Exercise prompt
The full set of records is to be reproduced verbatim.

Input
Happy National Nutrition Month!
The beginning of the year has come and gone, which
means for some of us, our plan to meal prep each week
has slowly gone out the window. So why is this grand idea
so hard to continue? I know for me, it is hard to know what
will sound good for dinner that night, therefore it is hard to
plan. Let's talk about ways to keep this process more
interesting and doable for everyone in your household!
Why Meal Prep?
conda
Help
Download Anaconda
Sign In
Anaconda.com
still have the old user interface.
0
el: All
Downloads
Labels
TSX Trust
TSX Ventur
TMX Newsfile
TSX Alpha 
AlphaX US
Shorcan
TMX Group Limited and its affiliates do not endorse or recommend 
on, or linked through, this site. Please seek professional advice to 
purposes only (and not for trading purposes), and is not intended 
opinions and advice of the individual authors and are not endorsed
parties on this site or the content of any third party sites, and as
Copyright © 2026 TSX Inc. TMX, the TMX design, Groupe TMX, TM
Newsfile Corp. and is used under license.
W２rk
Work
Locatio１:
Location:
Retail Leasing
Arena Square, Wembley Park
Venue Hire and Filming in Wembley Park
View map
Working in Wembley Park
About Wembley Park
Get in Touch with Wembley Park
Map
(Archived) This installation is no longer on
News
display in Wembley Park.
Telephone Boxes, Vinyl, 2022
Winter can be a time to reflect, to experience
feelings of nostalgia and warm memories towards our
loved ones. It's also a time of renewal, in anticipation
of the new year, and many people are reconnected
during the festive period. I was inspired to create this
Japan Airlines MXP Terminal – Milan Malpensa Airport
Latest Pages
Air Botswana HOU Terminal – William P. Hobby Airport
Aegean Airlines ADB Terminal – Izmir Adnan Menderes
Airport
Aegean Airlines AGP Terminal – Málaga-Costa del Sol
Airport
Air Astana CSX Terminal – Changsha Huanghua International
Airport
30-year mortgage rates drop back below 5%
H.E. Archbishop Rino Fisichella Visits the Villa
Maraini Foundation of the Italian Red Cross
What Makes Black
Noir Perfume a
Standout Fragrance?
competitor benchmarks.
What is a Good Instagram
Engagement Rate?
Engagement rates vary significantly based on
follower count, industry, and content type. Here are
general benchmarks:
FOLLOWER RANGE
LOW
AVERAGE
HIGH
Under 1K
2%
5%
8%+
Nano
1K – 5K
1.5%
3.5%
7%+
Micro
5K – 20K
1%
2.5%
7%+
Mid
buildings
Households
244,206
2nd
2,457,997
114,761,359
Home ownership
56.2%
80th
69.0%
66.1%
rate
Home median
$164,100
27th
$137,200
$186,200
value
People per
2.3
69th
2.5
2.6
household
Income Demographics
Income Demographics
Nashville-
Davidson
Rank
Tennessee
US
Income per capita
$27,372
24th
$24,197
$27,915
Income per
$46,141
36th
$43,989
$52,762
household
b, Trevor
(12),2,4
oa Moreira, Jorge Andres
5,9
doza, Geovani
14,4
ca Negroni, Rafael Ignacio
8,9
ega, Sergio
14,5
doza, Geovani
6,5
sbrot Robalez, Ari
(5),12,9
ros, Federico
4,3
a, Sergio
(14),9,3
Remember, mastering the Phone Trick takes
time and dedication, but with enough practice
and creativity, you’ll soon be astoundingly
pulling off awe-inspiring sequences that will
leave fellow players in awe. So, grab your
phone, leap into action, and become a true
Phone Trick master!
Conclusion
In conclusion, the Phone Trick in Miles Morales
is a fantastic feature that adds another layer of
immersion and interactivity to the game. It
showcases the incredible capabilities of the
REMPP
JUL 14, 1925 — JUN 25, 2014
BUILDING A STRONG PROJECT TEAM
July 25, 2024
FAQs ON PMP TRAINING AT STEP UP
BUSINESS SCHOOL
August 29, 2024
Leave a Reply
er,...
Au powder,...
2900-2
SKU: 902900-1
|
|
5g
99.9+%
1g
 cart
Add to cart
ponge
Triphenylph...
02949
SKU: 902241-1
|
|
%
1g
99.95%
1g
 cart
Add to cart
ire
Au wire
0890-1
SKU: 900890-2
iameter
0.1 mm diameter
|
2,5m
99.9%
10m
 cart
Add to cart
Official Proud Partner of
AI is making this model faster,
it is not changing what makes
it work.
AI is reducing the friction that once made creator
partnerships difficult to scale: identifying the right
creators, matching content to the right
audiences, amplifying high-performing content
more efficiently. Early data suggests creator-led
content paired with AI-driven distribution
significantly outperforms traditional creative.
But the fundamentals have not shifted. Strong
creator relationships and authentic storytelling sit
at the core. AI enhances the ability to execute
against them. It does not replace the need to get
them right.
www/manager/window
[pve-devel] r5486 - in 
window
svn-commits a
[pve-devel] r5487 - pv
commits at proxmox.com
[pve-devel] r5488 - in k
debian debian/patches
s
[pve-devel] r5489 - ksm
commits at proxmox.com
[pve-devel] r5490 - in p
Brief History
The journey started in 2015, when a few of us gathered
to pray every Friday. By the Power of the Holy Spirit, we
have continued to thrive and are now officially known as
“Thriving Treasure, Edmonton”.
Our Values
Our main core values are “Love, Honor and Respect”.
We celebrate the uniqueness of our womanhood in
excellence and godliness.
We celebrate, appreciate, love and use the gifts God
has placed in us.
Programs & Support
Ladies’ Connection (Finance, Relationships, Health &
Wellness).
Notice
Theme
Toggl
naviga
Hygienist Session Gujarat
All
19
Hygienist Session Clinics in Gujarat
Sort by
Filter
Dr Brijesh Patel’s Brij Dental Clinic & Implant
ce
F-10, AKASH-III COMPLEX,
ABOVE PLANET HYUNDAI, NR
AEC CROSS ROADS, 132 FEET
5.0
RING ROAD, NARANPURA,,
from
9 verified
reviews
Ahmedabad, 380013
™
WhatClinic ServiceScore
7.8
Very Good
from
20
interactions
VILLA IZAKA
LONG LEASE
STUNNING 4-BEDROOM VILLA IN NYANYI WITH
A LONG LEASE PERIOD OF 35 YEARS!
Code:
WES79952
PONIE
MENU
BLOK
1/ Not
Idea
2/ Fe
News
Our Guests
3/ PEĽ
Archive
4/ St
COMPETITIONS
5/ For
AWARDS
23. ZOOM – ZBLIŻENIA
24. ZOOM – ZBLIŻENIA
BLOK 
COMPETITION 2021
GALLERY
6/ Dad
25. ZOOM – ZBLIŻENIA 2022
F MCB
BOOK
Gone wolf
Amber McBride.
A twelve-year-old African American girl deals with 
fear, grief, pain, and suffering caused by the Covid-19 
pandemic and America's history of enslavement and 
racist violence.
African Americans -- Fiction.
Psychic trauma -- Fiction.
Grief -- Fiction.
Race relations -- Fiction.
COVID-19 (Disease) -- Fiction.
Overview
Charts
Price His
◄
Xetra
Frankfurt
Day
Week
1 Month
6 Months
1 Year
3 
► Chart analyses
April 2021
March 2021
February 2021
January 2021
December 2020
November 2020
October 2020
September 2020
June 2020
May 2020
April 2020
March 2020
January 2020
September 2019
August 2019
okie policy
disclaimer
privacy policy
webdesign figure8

Expected output
Happy National Nutrition Month!
The beginning of the year has come and gone, which
means for some of us, our plan to meal prep each week
has slowly gone out the window. So why is this grand idea
so hard to continue? I know for me, it is hard to know what
will sound good for dinner that night, therefore it is hard to
plan. Let's talk about ways to keep this process more
interesting and doable for everyone in your household!
Why Meal Prep?
conda
Help
Download Anaconda
Sign In
Anaconda.com
still have the old user interface.
0
el: All
Downloads
Labels
TSX Trust
TSX Ventur
TMX Newsfile
TSX Alpha 
AlphaX US
Shorcan
TMX Group Limited and its affiliates do not endorse or recommend 
on, or linked through, this site. Please seek professional advice to 
purposes only (and not for trading purposes), and is not intended 
opinions and advice of the individual authors and are not endorsed
parties on this site or the content of any third party sites, and as
Copyright © 2026 TSX Inc. TMX, the TMX design, Groupe TMX, TM
Newsfile Corp. and is used under license.
W２rk
Work
Locatio１:
Location:
Retail Leasing
Arena Square, Wembley Park
Venue Hire and Filming in Wembley Park
View map
Working in Wembley Park
About Wembley Park
Get in Touch with Wembley Park
Map
(Archived) This installation is no longer on
News
display in Wembley Park.
Telephone Boxes, Vinyl, 2022
Winter can be a time to reflect, to experience
feelings of nostalgia and warm memories towards our
loved ones. It's also a time of renewal, in anticipation
of the new year, and many people are reconnected
during the festive period. I was inspired to create this
Japan Airlines MXP Terminal – Milan Malpensa Airport
Latest Pages
Air Botswana HOU Terminal – William P. Hobby Airport
Aegean Airlines ADB Terminal – Izmir Adnan Menderes
Airport
Aegean Airlines AGP Terminal – Málaga-Costa del Sol
Airport
Air Astana CSX Terminal – Changsha Huanghua International
Airport
30-year mortgage rates drop back below 5%
H.E. Archbishop Rino Fisichella Visits the Villa
Maraini Foundation of the Italian Red Cross
What Makes Black
Noir Perfume a
Standout Fragrance?
competitor benchmarks.
What is a Good Instagram
Engagement Rate?
Engagement rates vary significantly based on
follower count, industry, and content type. Here are
general benchmarks:
FOLLOWER RANGE
LOW
AVERAGE
HIGH
Under 1K
2%
5%
8%+
Nano
1K – 5K
1.5%
3.5%
7%+
Micro
5K – 20K
1%
2.5%
7%+
Mid
buildings
Households
244,206
2nd
2,457,997
114,761,359
Home ownership
56.2%
80th
69.0%
66.1%
rate
Home median
$164,100
27th
$137,200
$186,200
value
People per
2.3
69th
2.5
2.6
household
Income Demographics
Income Demographics
Nashville-
Davidson
Rank
Tennessee
US
Income per capita
$27,372
24th
$24,197
$27,915
Income per
$46,141
36th
$43,989
$52,762
household
b, Trevor
(12),2,4
oa Moreira, Jorge Andres
5,9
doza, Geovani
14,4
ca Negroni, Rafael Ignacio
8,9
ega, Sergio
14,5
doza, Geovani
6,5
sbrot Robalez, Ari
(5),12,9
ros, Federico
4,3
a, Sergio
(14),9,3
Remember, mastering the Phone Trick takes
time and dedication, but with enough practice
and creativity, you’ll soon be astoundingly
pulling off awe-inspiring sequences that will
leave fellow players in awe. So, grab your
phone, leap into action, and become a true
Phone Trick master!
Conclusion
In conclusion, the Phone Trick in Miles Morales
is a fantastic feature that adds another layer of
immersion and interactivity to the game. It
showcases the incredible capabilities of the
REMPP
JUL 14, 1925 — JUN 25, 2014
BUILDING A STRONG PROJECT TEAM
July 25, 2024
FAQs ON PMP TRAINING AT STEP UP
BUSINESS SCHOOL
August 29, 2024
Leave a Reply
er,...
Au powder,...
2900-2
SKU: 902900-1
|
|
5g
99.9+%
1g
 cart
Add to cart
ponge
Triphenylph...
02949
SKU: 902241-1
|
|
%
1g
99.95%
1g
 cart
Add to cart
ire
Au wire
0890-1
SKU: 900890-2
iameter
0.1 mm diameter
|
2,5m
99.9%
10m
 cart
Add to cart
Official Proud Partner of
AI is making this model faster,
it is not changing what makes
it work.
AI is reducing the friction that once made creator
partnerships difficult to scale: identifying the right
creators, matching content to the right
audiences, amplifying high-performing content
more efficiently. Early data suggests creator-led
content paired with AI-driven distribution
significantly outperforms traditional creative.
But the fundamentals have not shifted. Strong
creator relationships and authentic storytelling sit
at the core. AI enhances the ability to execute
against them. It does not replace the need to get
them right.
www/manager/window
[pve-devel] r5486 - in 
window
svn-commits a
[pve-devel] r5487 - pv
commits at proxmox.com
[pve-devel] r5488 - in k
debian debian/patches
s
[pve-devel] r5489 - ksm
commits at proxmox.com
[pve-devel] r5490 - in p
Brief History
The journey started in 2015, when a few of us gathered
to pray every Friday. By the Power of the Holy Spirit, we
have continued to thrive and are now officially known as
“Thriving Treasure, Edmonton”.
Our Values
Our main core values are “Love, Honor and Respect”.
We celebrate the uniqueness of our womanhood in
excellence and godliness.
We celebrate, appreciate, love and use the gifts God
has placed in us.
Programs & Support
Ladies’ Connection (Finance, Relationships, Health &
Wellness).
Notice
Theme
Toggl
naviga
Hygienist Session Gujarat
All
19
Hygienist Session Clinics in Gujarat
Sort by
Filter
Dr Brijesh Patel’s Brij Dental Clinic & Implant
ce
F-10, AKASH-III COMPLEX,
ABOVE PLANET HYUNDAI, NR
AEC CROSS ROADS, 132 FEET
5.0
RING ROAD, NARANPURA,,
from
9 verified
reviews
Ahmedabad, 380013
™
WhatClinic ServiceScore
7.8
Very Good
from
20
interactions
VILLA IZAKA
LONG LEASE
STUNNING 4-BEDROOM VILLA IN NYANYI WITH
A LONG LEASE PERIOD OF 35 YEARS!
Code:
WES79952
PONIE
MENU
BLOK
1/ Not
Idea
2/ Fe
News
Our Guests
3/ PEĽ
Archive
4/ St
COMPETITIONS
5/ For
AWARDS
23. ZOOM – ZBLIŻENIA
24. ZOOM – ZBLIŻENIA
BLOK 
COMPETITION 2021
GALLERY
6/ Dad
25. ZOOM – ZBLIŻENIA 2022
F MCB
BOOK
Gone wolf
Amber McBride.
A twelve-year-old African American girl deals with 
fear, grief, pain, and suffering caused by the Covid-19 
pandemic and America's history of enslavement and 
racist violence.
African Americans -- Fiction.
Psychic trauma -- Fiction.
Grief -- Fiction.
Race relations -- Fiction.
COVID-19 (Disease) -- Fiction.
Overview
Charts
Price His
◄
Xetra
Frankfurt
Day
Week
1 Month
6 Months
1 Year
3 
► Chart analyses
April 2021
March 2021
February 2021
January 2021
December 2020
November 2020
October 2020
September 2020
June 2020
May 2020
April 2020
March 2020
January 2020
September 2019
August 2019
okie policy
disclaimer
privacy policy
webdesign figure8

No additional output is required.